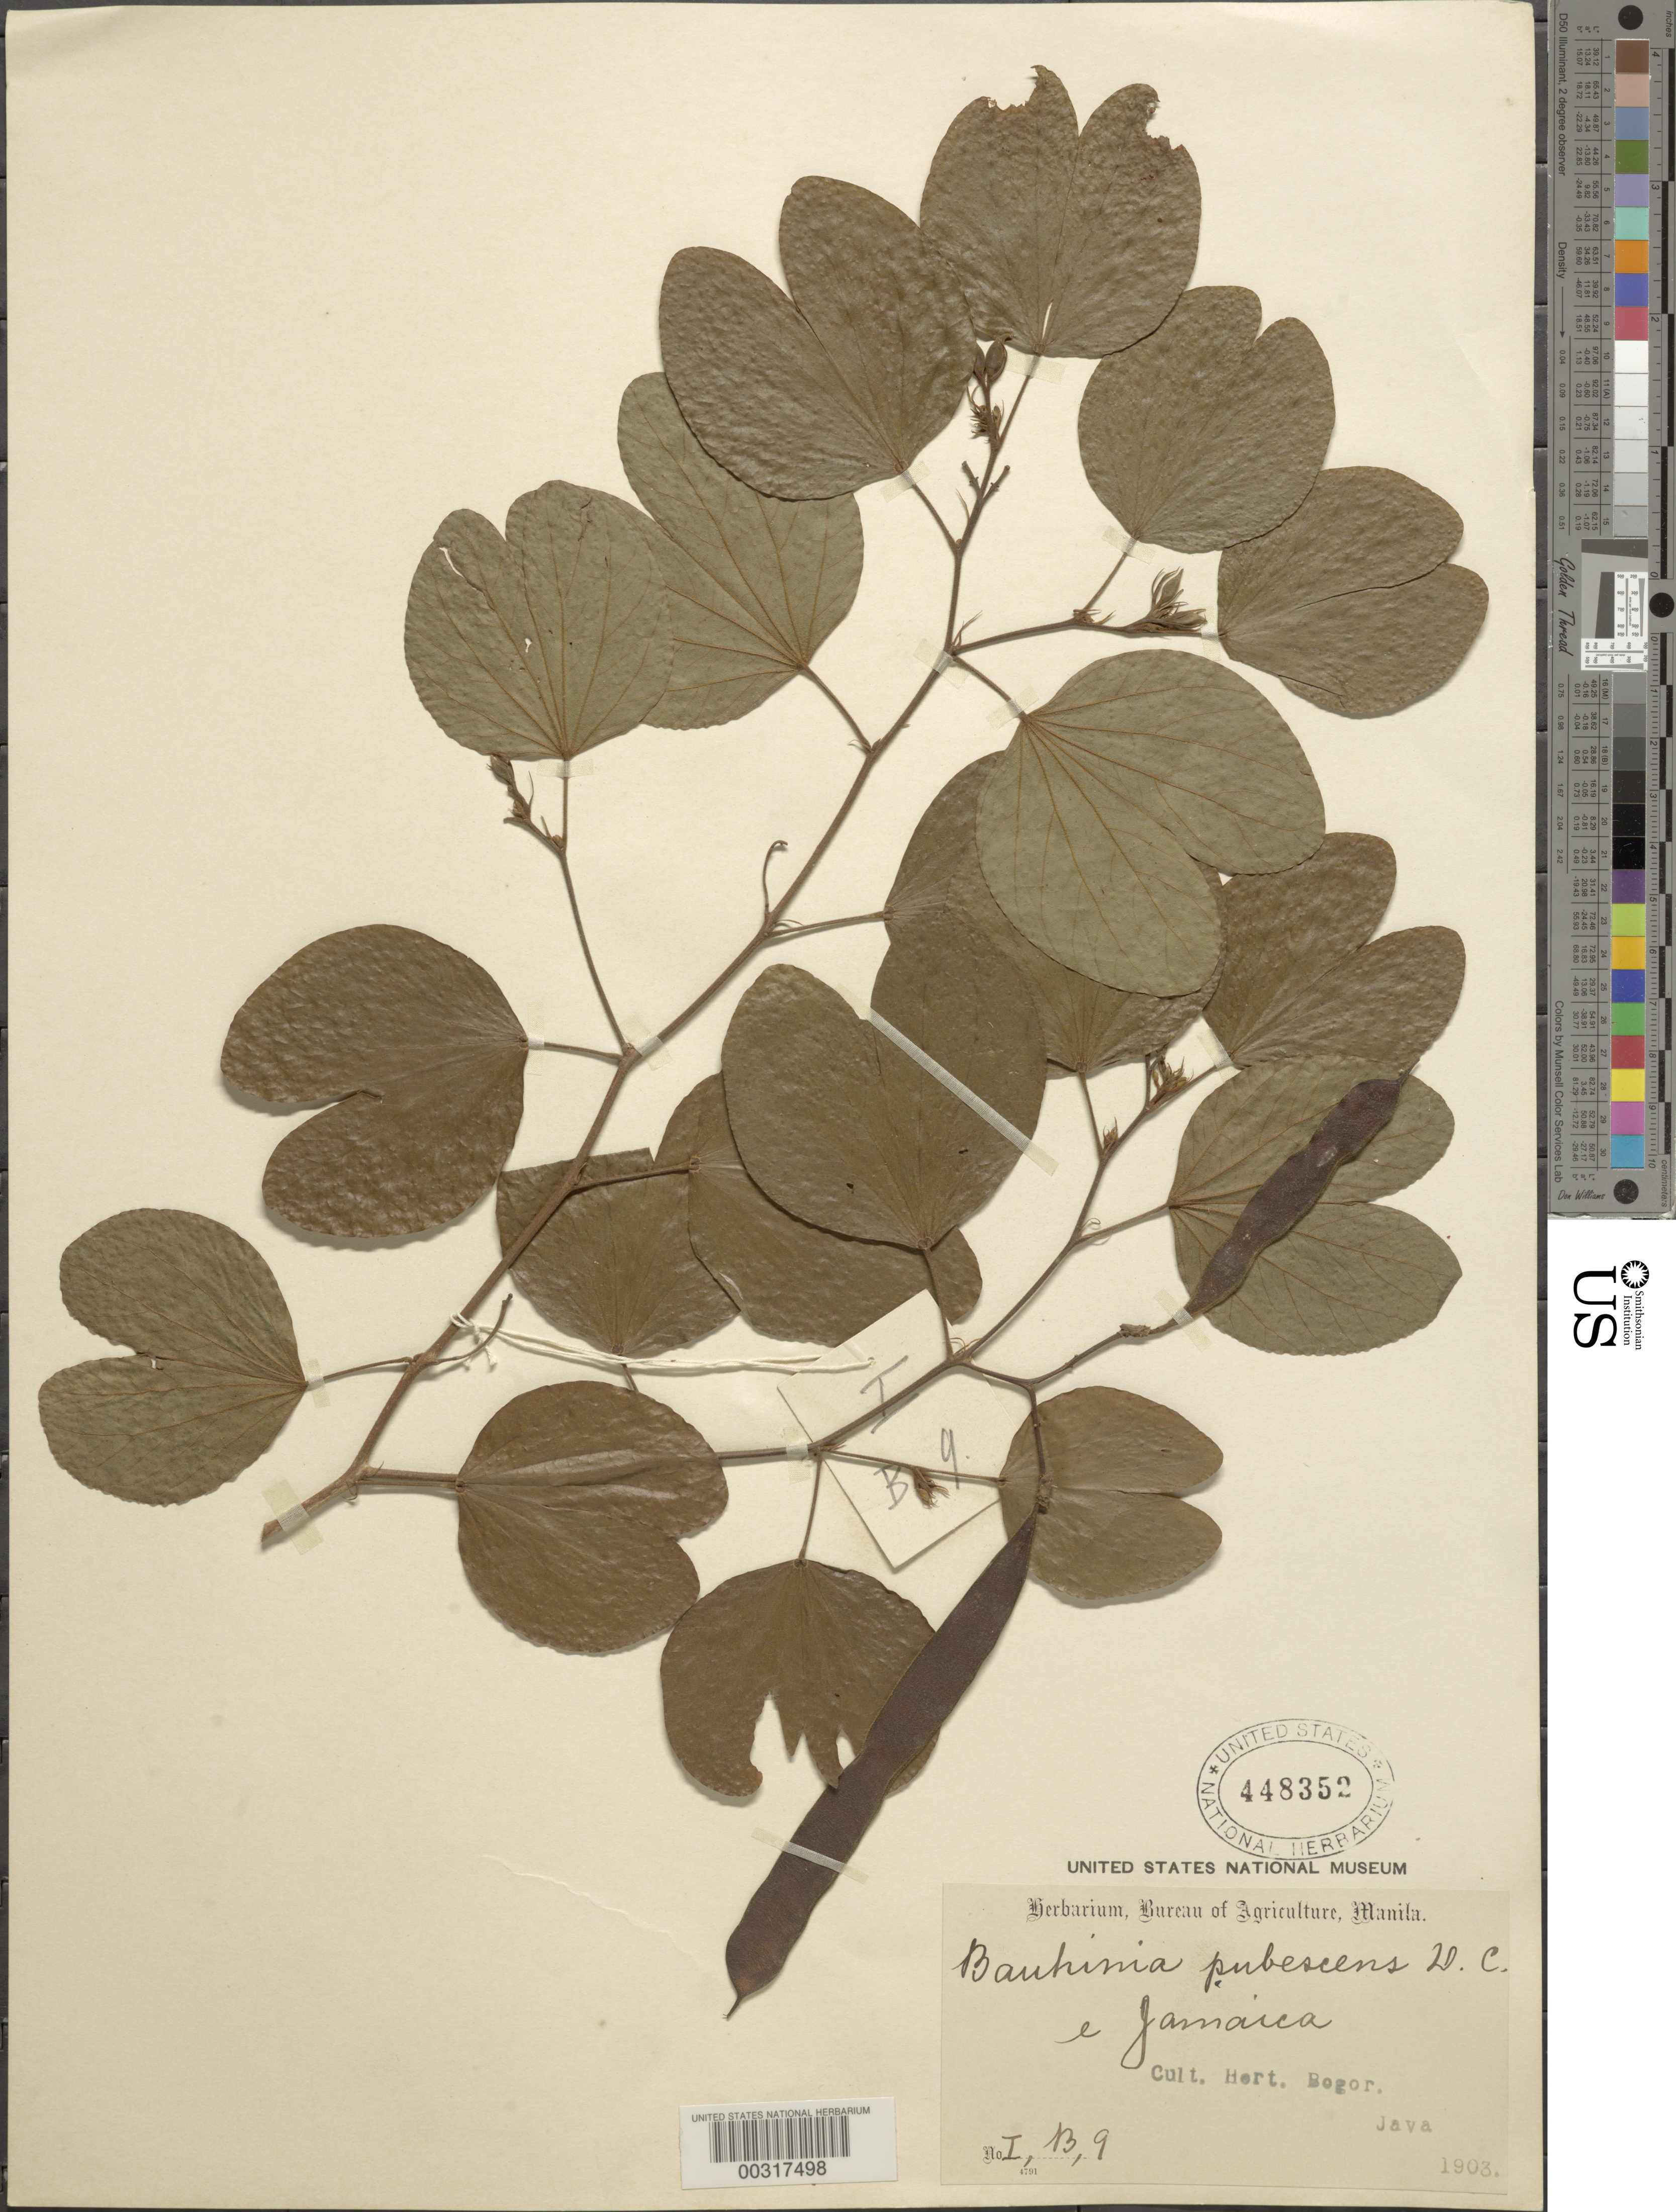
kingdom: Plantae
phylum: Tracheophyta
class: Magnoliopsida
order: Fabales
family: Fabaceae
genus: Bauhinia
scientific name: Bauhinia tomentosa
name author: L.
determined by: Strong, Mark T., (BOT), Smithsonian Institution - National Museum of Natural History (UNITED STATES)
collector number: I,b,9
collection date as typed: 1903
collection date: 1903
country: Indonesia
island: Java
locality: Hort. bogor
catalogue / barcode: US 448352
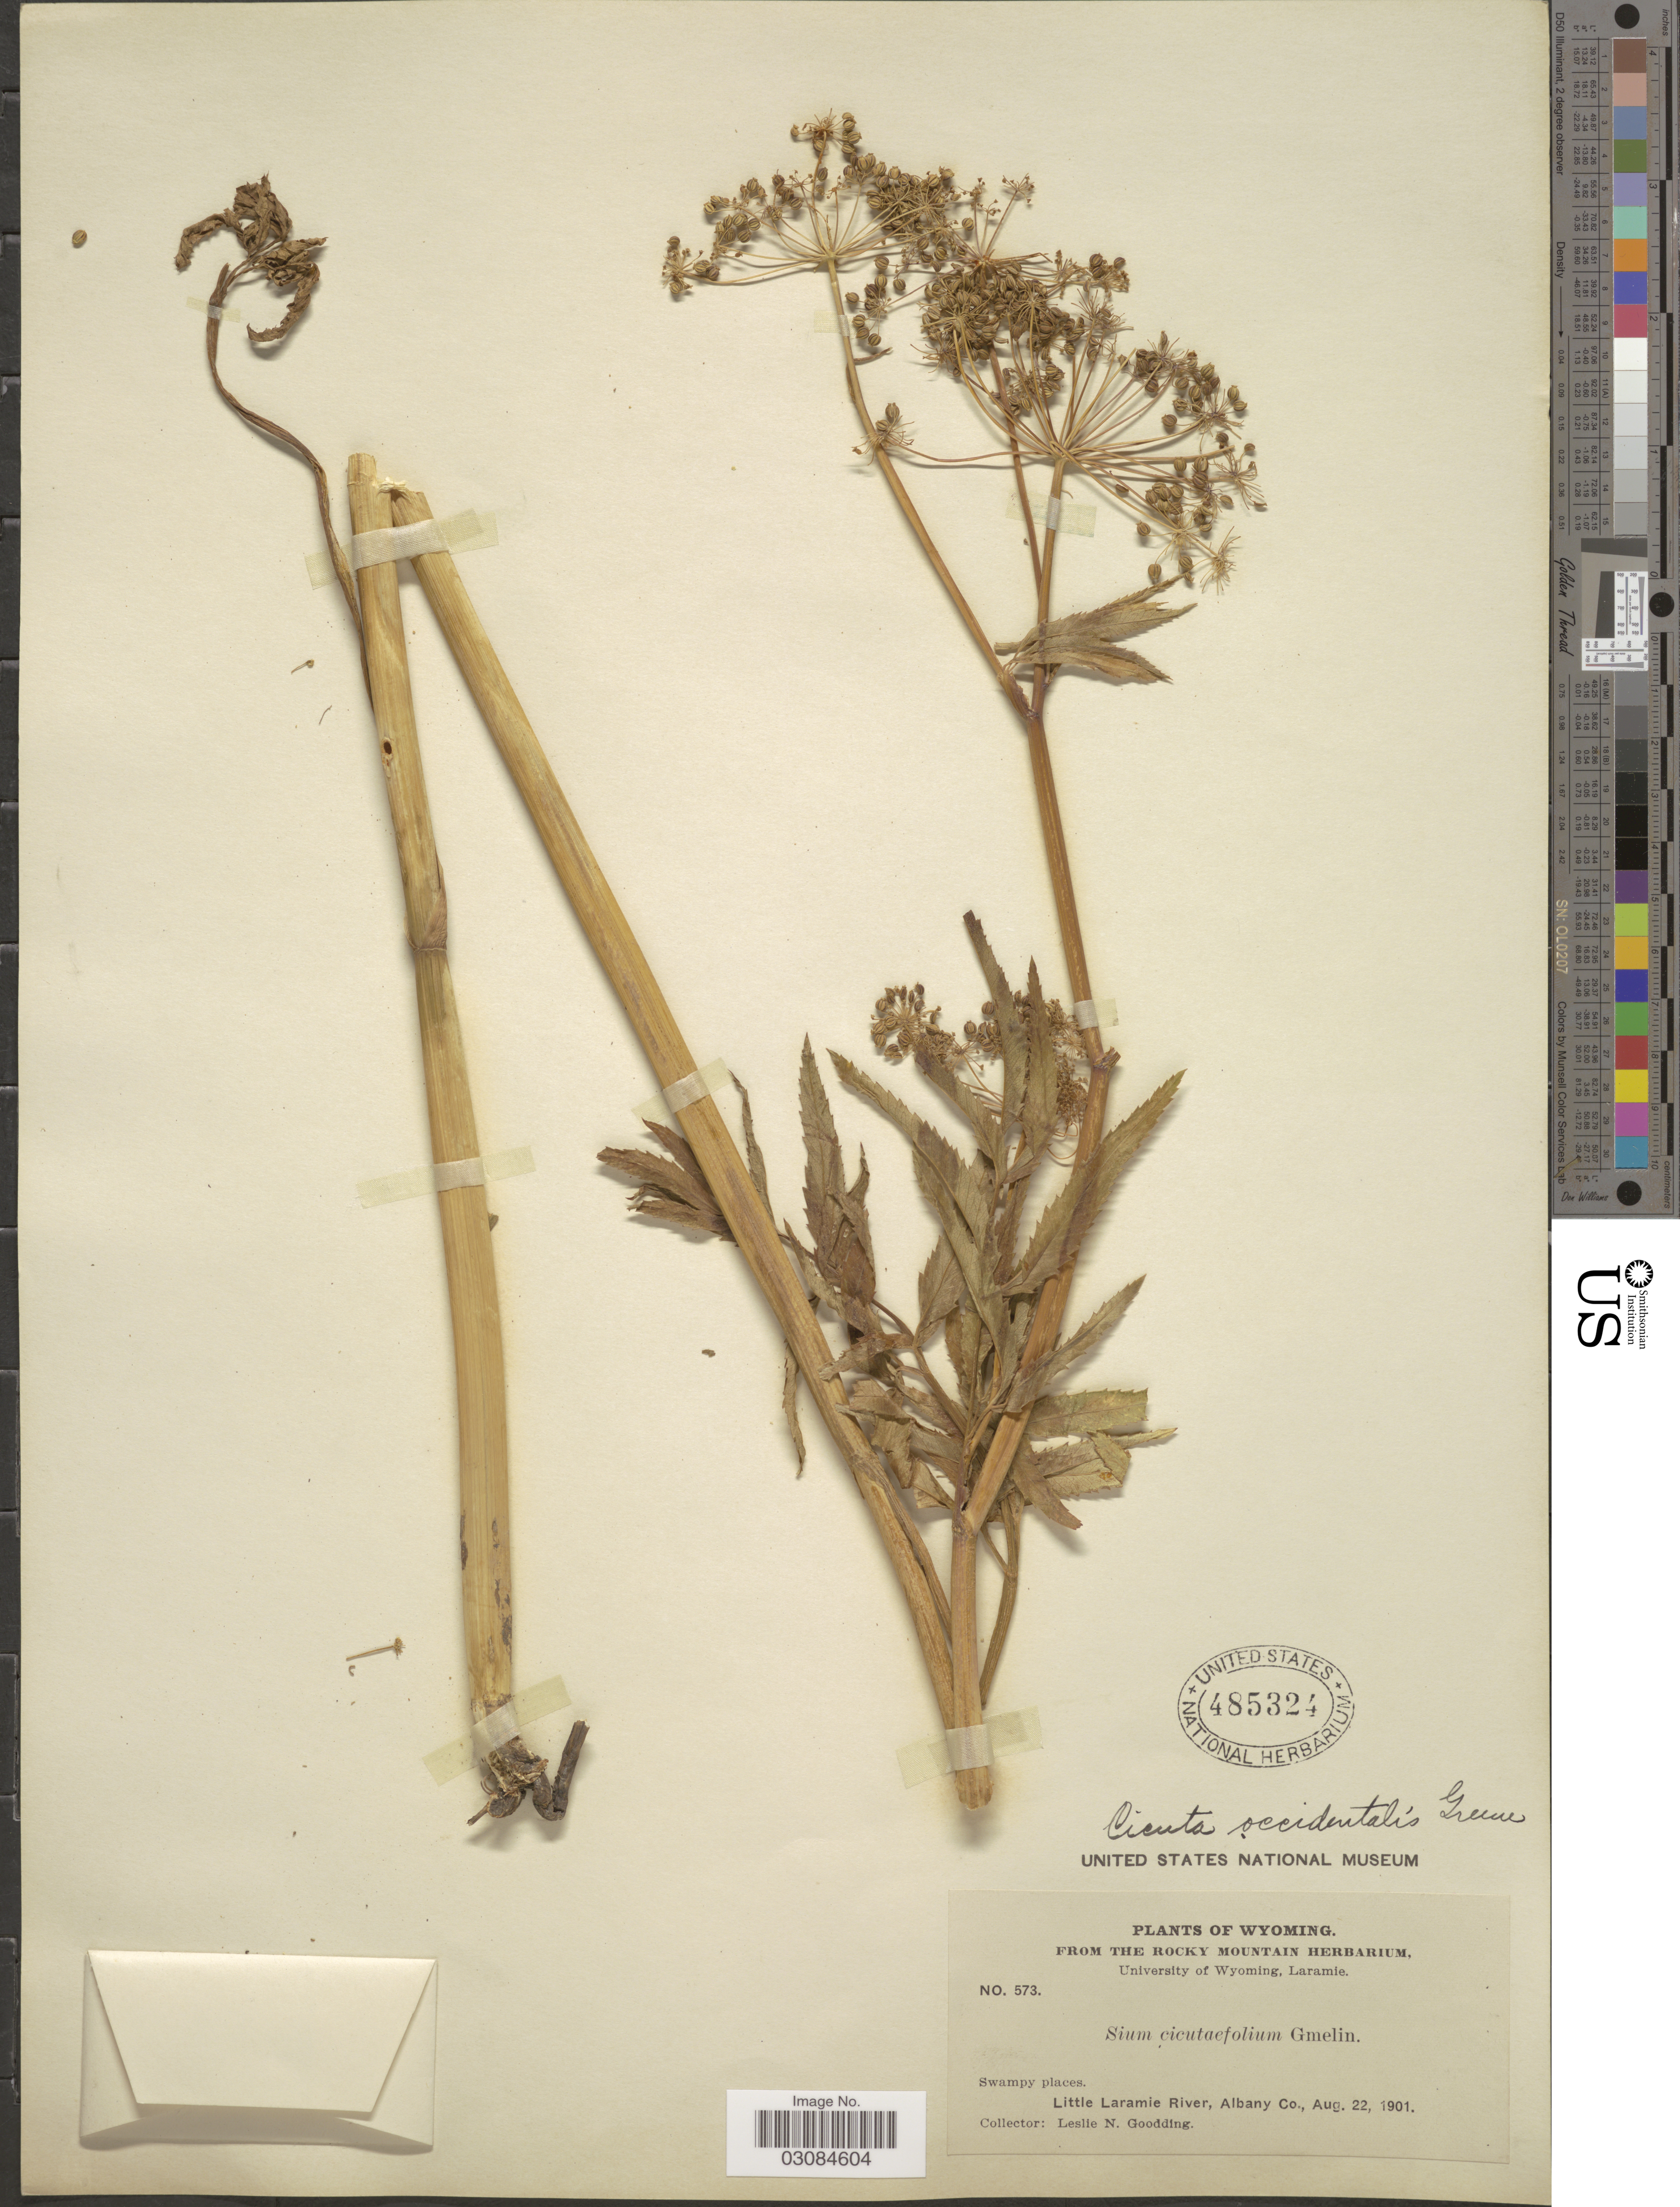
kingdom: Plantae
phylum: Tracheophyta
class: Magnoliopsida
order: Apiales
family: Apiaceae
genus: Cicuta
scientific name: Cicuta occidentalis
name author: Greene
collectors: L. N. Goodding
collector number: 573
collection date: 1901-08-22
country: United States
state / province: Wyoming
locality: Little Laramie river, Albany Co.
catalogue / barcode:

THE EXERCISE
Convert every line of the items above into a JSON list of strings, one string per line, omitting blank lines and leaving out the pictures.

RESPONSE TO THIS EXERCISE
[
  "kingdom: Plantae",
  "phylum: Tracheophyta",
  "class: Magnoliopsida",
  "order: Fabales",
  "family: Fabaceae",
  "genus: Bauhinia",
  "scientific name: Bauhinia tomentosa",
  "name author: L.",
  "determined by: Strong, Mark T., (BOT), Smithsonian Institution - National Museum of Natural History (UNITED STATES)",
  "collector number: I,b,9",
  "collection date as typed: 1903",
  "collection date: 1903",
  "country: Indonesia",
  "island: Java",
  "locality: Hort. bogor",
  "catalogue / barcode: US 448352",
  "kingdom: Plantae",
  "phylum: Tracheophyta",
  "class: Magnoliopsida",
  "order: Apiales",
  "family: Apiaceae",
  "genus: Cicuta",
  "scientific name: Cicuta occidentalis",
  "name author: Greene",
  "collectors: L. N. Goodding",
  "collector number: 573",
  "collection date: 1901-08-22",
  "country: United States",
  "state / province: Wyoming",
  "locality: Little Laramie river, Albany Co.",
  "catalogue / barcode:"
]